Sarasota girl’s killer to get new sentencing hearing, Florida Supreme Court orders
The Florida Supreme Court has ordered that Joseph P. Smith, the man convicted in the kidnap, rape and murder of 11-year-old Carlie Brucia in Sarasota in 2004, will receive a new sentencing hearing.
Smith, 55, was sentenced to death in March 2006 after a jury voted 10-2 to recommend he be executed.
However, changing interpretations of Florida’s death penalty law have left Smith’s ultimate punishment unsettled for years.
The U.S. Supreme Court found Florida’s application of the death penalty unconstitutional in a 2016 ruling. Subsequent reinterpretations of the law by the Florida Supreme Court caused Smith’s death sentence to be dropped in April 2018 and then reinstated again in April 2020.
But another precedent impacting Smith’s case was established in November 2020, when the Florida Supreme Court ruled in State v.
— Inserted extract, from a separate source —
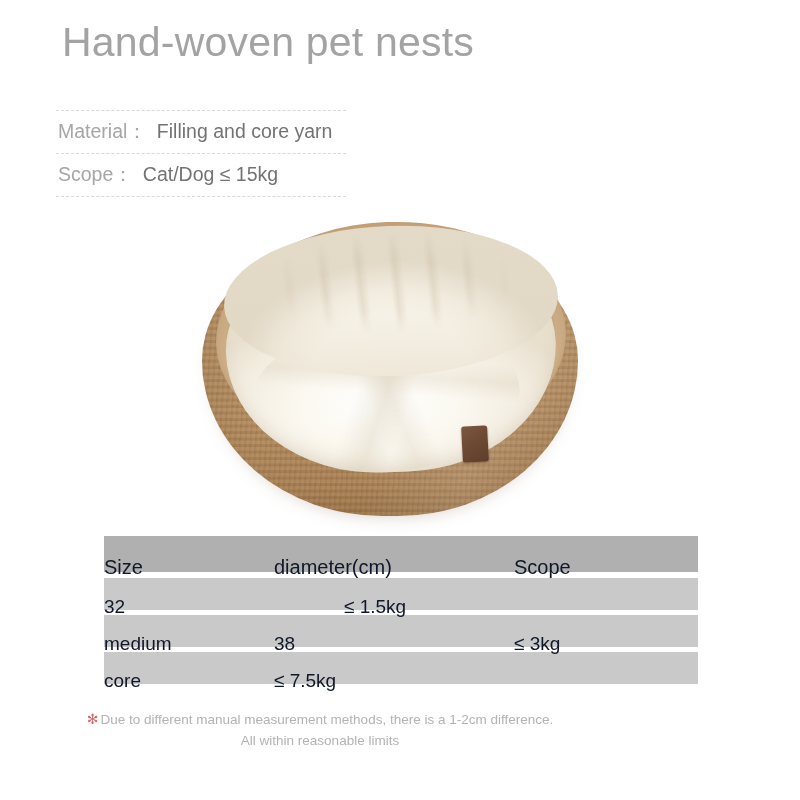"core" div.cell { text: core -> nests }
Okafor and State v. Jackson that previously vacated death sentences cannot be retroactively reinstated.
“We realize that resentencing in a capital case is time-consuming and costly, all at the public’s expense,” justices wrote in the Okafor case. “These considerations, however compelling, do not give us license to exceed the legal constraints on our authority.”
Based on the 2020 rulings, the Florida Supreme Court and attorney general’s office agreed that Smith should also be resentenced for his crime.
“While the State feels that it is patently unjust for a resentencing to be required under the circumstances and the State has concerns about the impact of the decision on a trial court’s traditional power to reconsider its prior rulings, the State acknowledges Jackson and Okafor are controlling precedent in this case,” Assistant Attorney General Christina Pacheco wrote in a March court filing.
“Accordingly, this case should be remanded to the trial court to conduct a capital resentencing.”
Smith’s murder conviction will remain in place during the new proceedings, and only the “penalty phase” of the trial will be revisited.